EXERCISE PASSAGE START
To manufacturing users, the new Industrial Application Server
(IAS) from Wonderware looks and acts a lot like a tag server, but
it's more than that. IAS provides a whole new tier of real-time
data acquisition, alarm and event management, data manipulation
services and collaborative engineering capabilities that have been
designed from the ground up for use in industrial environments.
It has been built upon Invensys' new ArchestrA platform and offers
a new class of application server for both manufacturing and process
industries.
But why use servers at all? A decade ago development of typical
automation software applications was relatively simple in concept.
Programmable logic controllers (PLCs) ran equipment or process loops.
Plant floor sensors, actuators and recording devices were connected
to the PLC. Human-machine interface (HMI) software provided the
PC-based visualisation needed to interact with the process under
control.
The problem was that as engineers built more functionality and
sophistication into their applications, they were adding more data
tags, a lot more scripting and many more alarms. In addition, as
systems were scaled up to expand or enhance production lines it
meant they had to add more PCs, PLCs and control devices. This in
turn meant networks needed to grow as well and so that throughput
wouldn't affected they were often segmented.
While system engineers borrowed heavily from the client/server
technology deployed in the business world, they could not use it
efficiently because of the difference between business and industrial
environments. They were able to offload tags and scripts to a common
server, which reduced network traffic and client duplication. They
used communications servers to offload data traffic management.
Calculation engines were added to process data for use elsewhere
within a running process. But each of these used a separate server
implementation and typically servers were dedicated to a single
application task.
For example, a tag server would be used to acquire data from specified
plant floor devices in an industrial automation application, then
scale the data, check it for alarms and events that had occurred,
and distribute the processed data to any user requesting it. This
is how plant floor operators are notified when an alarm or an event
occurs that needs their attention and intervention, as an example.
EXERCISE PASSAGE END
EXTRACTED RECORDS START
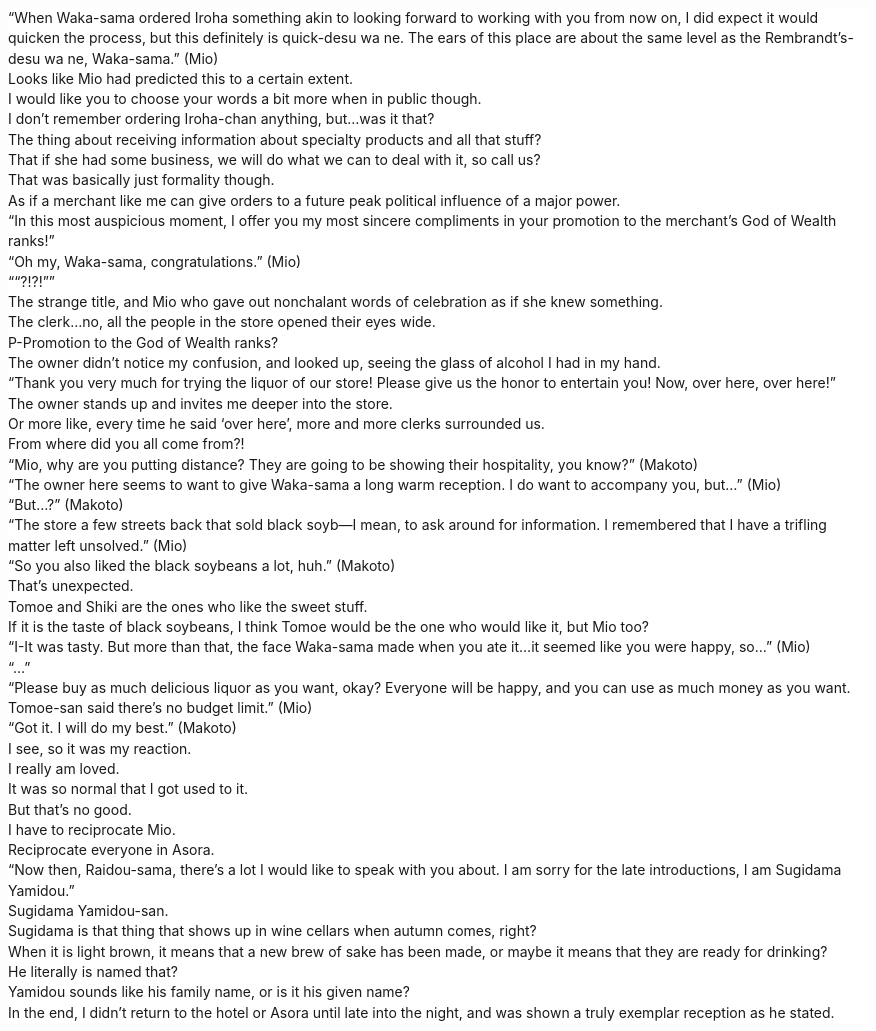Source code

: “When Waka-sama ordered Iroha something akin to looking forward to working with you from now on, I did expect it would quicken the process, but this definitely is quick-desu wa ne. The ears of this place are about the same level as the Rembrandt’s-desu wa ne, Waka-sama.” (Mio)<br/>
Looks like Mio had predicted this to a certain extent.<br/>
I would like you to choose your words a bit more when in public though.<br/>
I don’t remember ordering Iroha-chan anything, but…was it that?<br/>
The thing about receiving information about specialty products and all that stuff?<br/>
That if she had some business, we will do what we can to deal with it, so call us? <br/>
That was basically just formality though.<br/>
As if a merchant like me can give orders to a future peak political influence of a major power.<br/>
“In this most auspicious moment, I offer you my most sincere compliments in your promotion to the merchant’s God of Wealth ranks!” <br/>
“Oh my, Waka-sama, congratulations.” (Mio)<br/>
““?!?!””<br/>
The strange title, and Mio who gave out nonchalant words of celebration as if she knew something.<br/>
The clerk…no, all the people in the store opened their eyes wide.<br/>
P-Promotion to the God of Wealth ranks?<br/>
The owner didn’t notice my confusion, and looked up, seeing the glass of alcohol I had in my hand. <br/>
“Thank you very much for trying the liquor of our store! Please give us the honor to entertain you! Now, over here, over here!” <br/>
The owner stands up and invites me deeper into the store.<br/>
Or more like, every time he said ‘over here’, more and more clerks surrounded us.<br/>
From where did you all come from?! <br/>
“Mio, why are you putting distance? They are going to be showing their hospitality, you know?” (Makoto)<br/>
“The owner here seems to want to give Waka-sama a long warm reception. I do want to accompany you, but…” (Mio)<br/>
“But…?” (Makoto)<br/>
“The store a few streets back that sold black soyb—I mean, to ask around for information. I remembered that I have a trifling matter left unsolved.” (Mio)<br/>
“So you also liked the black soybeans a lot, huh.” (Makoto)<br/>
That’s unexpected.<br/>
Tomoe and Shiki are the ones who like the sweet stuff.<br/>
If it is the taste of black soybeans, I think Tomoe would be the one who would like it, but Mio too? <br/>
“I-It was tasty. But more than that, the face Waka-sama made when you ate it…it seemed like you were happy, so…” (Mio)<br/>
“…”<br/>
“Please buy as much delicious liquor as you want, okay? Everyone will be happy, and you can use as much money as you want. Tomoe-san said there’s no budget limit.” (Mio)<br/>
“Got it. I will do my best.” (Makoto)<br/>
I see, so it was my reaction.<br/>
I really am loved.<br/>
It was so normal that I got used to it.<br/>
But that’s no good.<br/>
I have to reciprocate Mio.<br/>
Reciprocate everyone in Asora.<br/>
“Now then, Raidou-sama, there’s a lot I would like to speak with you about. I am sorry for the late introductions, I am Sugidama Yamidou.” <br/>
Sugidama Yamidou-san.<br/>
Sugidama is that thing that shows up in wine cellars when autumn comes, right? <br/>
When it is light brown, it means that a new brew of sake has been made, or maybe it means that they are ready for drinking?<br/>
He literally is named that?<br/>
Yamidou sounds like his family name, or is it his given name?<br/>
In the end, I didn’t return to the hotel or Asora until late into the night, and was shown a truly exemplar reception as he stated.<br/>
EXTRACTED RECORDS END
* _EXERCISE A_
Rewrite the part of the Industrial Application Server article between "For example, a" and "as an example.", inclusive, substituting "technicians" for "operators".
* _EXERCISE B_
List each abbreviation that the Industrial Application Server article introduces in parentheses, along with the term it stands for.
* _EXERCISE C_
Pick up the Industrial Application Server article after its last sentence and keep writing it.

* _EXPECTED OUTPUT A_
For example, a tag server would be used to acquire data from specified
plant floor devices in an industrial automation application, then
scale the data, check it for alarms and events that had occurred,
and distribute the processed data to any user requesting it. This
is how plant floor technicians are notified when an alarm or an event
occurs that needs their attention and intervention, as an example.

* _EXPECTED OUTPUT B_
IAS: Industrial Application Server
PLCs: Programmable logic controllers
HMI: Human-machine interface

* _EXPECTED OUTPUT C_
Tag servers form part of a complete application system and are
mainly responsible for offloading the data handling and manipulation
functions between the human-machine interface (HMI) layer and the
control device layer in the application. Their primary purpose is
to maintain regular 'snapshots' of the state of the process under
control. In large applications, users may use multiple tag servers
to handle tags for specific groups of devices. This presents yet
another configuration problem since each tag server must be programmed
and addressed differently as a separate element of the application.
Growing problems
While all of these approaches helped solve immediate problems,
they only made an overall system harder to manage. As applications
grew bigger and more complex, new problems were created administering
networks, managing changes and scaling applications to add new lines.
Enhancements to improve functionality or efficiency become harder
to implement and change management has become an increasingly large
cost element in re-engineering. The only realistic solution today
is to borrow a page from the business IT world and move towards
application servers but it will take more than just standard application
server technology to meet the needs of the industrial world.
In its typical historical development pattern, the industrial
world has lagged the enterprise world by several years in its adoption
of IT technologies and their adaptation to the factory floor. This
has meant that application servers were most often used for business
systems running software and databases information for use in customer
resource management,
e-business, financials and other enterprise applications. Most
application servers provide services in a transaction-based environment,
however, and that doesn't work in an event-driven industrial environment
because the ground rules are different in a factory to those in
an office.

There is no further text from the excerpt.